La prima intossicazione alcolica si verifica intorno ai 13 anni, il comportamento di abuso tende ad aumentare durante l’adolescenza, con un picco massimo tra i 18 e i 22 anni, e poi tende a diminuire. A partire dagli studi di Weshsler, il binge drinker viene identificato in una tipologia: maschio, universitario, 24 anni, studente fuori sede che alloggia in college o in una casa dello studente. Successivamente si è accertato che chi durante le scuole secondarie ha dei comportamenti di binge drinking ha poi una probabilità piu’ che triplicata di diventare binge drinker quando inizierà a frequentare l’università (Baiocco et al., 2008).Conseguenze dovute all’abuso
L’uso prolungato di queste sostanze, ancora di più se associate a droga, causa una riduzione dei neuroni e delle loro connessioni. Determina cioè una perdita di peso cerebrale (la cosiddetta atrofia cerebrale) per un assottigliamento della sostanza grigia (riduzione dell’intelletto) e un ridotto volume della sostanza bianca (rallentamento della comunicazione neuronale). In altre parole, si verifica un precoce invecchiamento del cervello con sintomi simili alle demenze presenti nelle persone anziane (demenza d’Alzheimer), sindromi neurologiche, malattie cerebrovascolari e maggiore rischio di ischemie ed emorragie cerebrali.
I danni possono tranquillamente tradursi in un modello di ‘buchi’ nel cervello come quelli riscontrabili nel morbo di Alzheimer. Attraverso l’uso di tecniche di neuroimmagine, come la risonanza magnetica (RM) e la tomografia ad emissione di positroni (PET), che permettono la visualizzazione in vivo delle strutture cerebrali, è possibile stimare i danni cerebrali in chi fa uso di droghe ed alcol.
A seguire si propone una immagine di risonanza magnetica encefalica, che meglio rende l’idea delle conseguenze dell’abuso di sostanze alcoliche: la tonalità di colore blu indica il livello di attività cerebrale. Sul lato destro si può vedere un cervello danneggiato. Nelle zone nere, il cervello è totalmente inattivo. Si nota, inoltre, che nelle zone blu attive che funzionano ancora, c’è una generale diminuzione di luminosità: anche la funzionalità dei neuroni che sono ancora attivi risulta compromessa.

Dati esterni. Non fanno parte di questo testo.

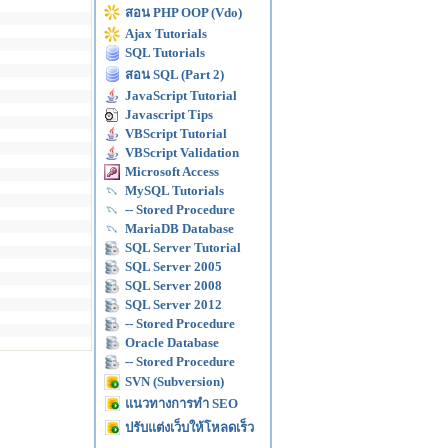
สอน PHP OOP (Vdo)
Ajax Tutorials
SQL Tutorials
สอน SQL (Part 2)
JavaScript Tutorial
Javascript Tips
VBScript Tutorial
VBScript Validation
Microsoft Access
MySQL Tutorials
-- Stored Procedure
MariaDB Database
SQL Server Tutorial
SQL Server 2005
SQL Server 2008
SQL Server 2012
-- Stored Procedure
Oracle Database
-- Stored Procedure
SVN (Subversion)
แนวทางการทำ SEO
ปรับแต่งเว็บให้โหลดเร็ว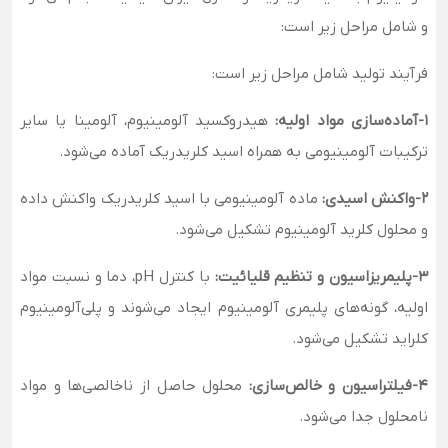
و شامل مراحل زیر است:
فرآیند تولید شامل مراحل زیر است:
1-آماده‌سازی مواد اولیه:
هیدروکسید آلومینیوم، آلومینا یا سایر
ترکیبات آلومینیومی به همراه اسید کلریدریک آماده می‌شود.
2-واکنش اسیدی:
ماده آلومینیومی با اسید کلریدریک واکنش داده
و محلول کلرید آلومینیوم تشکیل می‌شود.
3-پلیمریزاسیون و تنظیم قلیائیت:
با کنترل pH، دما و نسبت مواد
اولیه، گونه‌های پلیمری آلومینیوم ایجاد می‌شوند و پلی‌آلومینیوم
کلراید تشکیل می‌شود.
4-فیلتراسیون و خالص‌سازی:
محلول حاصل از ناخالصی‌ها و مواد
نامحلول جدا می‌شود.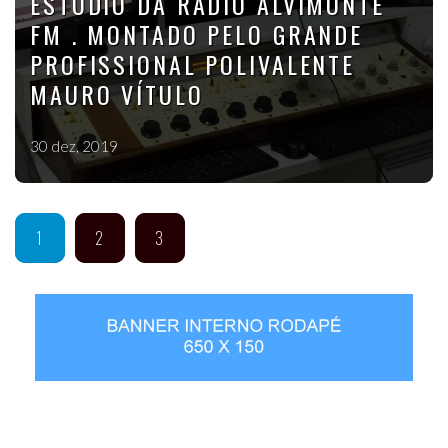
ESTÚDIO DA RADIO ALVIMONTE
FM . MONTADO PELO GRANDE
PROFISSIONAL POLIVALENTE
MAURO VÍTULO
30 dez, 2019
1
2
3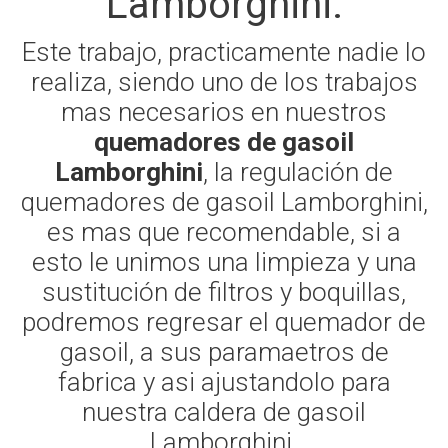
Lamborghini.
Este trabajo, practicamente nadie lo
realiza, siendo uno de los trabajos
mas necesarios en nuestros
quemadores de gasoil
Lamborghini
, la regulación de
quemadores de gasoil Lamborghini,
es mas que recomendable, si a
esto le unimos una limpieza y una
sustitución de filtros y boquillas,
podremos regresar el quemador de
gasoil, a sus paramaetros de
fabrica y asi ajustandolo para
nuestra caldera de gasoil
Lamborghini.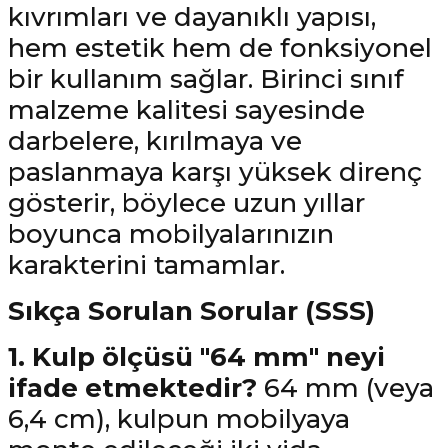
kıvrımları ve dayanıklı yapısı,
hem estetik hem de fonksiyonel
bir kullanım sağlar. Birinci sınıf
malzeme kalitesi sayesinde
darbelere, kırılmaya ve
paslanmaya karşı yüksek direnç
gösterir, böylece uzun yıllar
boyunca mobilyalarınızın
karakterini tamamlar.
Sıkça Sorulan Sorular (SSS)
1. Kulp ölçüsü "64 mm" neyi
ifade etmektedir?
64 mm (veya
6,4 cm), kulpun mobilyaya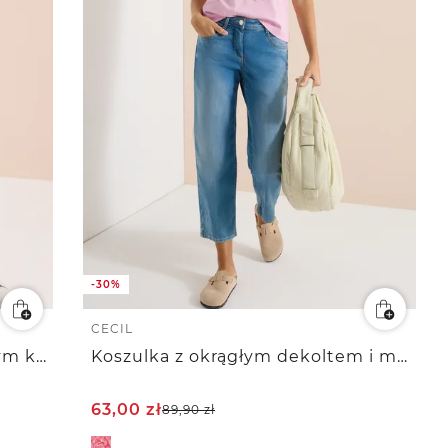
-30%
CECIL
Jeansy High Waist o beczkowym kroju nogawek
Koszulka z okrągłym dekoltem i marynistycznym nadrukiem
63,00
zł
89,90
zł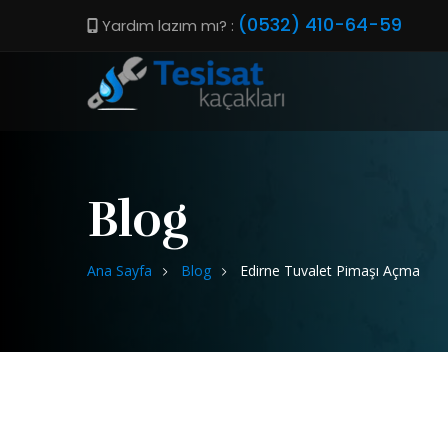
(0532) 410-64-59
Yardım lazım mı? :
Blog
Ana Sayfa
Blog
Edirne Tuvalet Pimaşı Açma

A ciò si aggiunga che il consumo smodato di alcol può avere effetti deleteri sia sul fegato, che pancreas per cui l’Organizzazione mondiale della sanità (OMS), raccomanda la totale astensione dall’alcol almeno fino ai 16 anni.
Le campagne di sensibilizzazione dovrebbero, quindi, essere mirate a mostrare le condizioni degli individui che di fatto presentano questa perdita neuronale, della loro difficoltà ad usare le normali facoltà intellettive. Un malato di Alzheimer dunque è analogo a livello di facoltà cerebrali di un alcolista cronico, con l’unica differenza che il malato di Alzheimer subisce le condizioni di malattia involontariamente, non si è ridotto ad un deficit cognitivo per sua scelta. L’alcool non è affatto un alleato della nostra salute!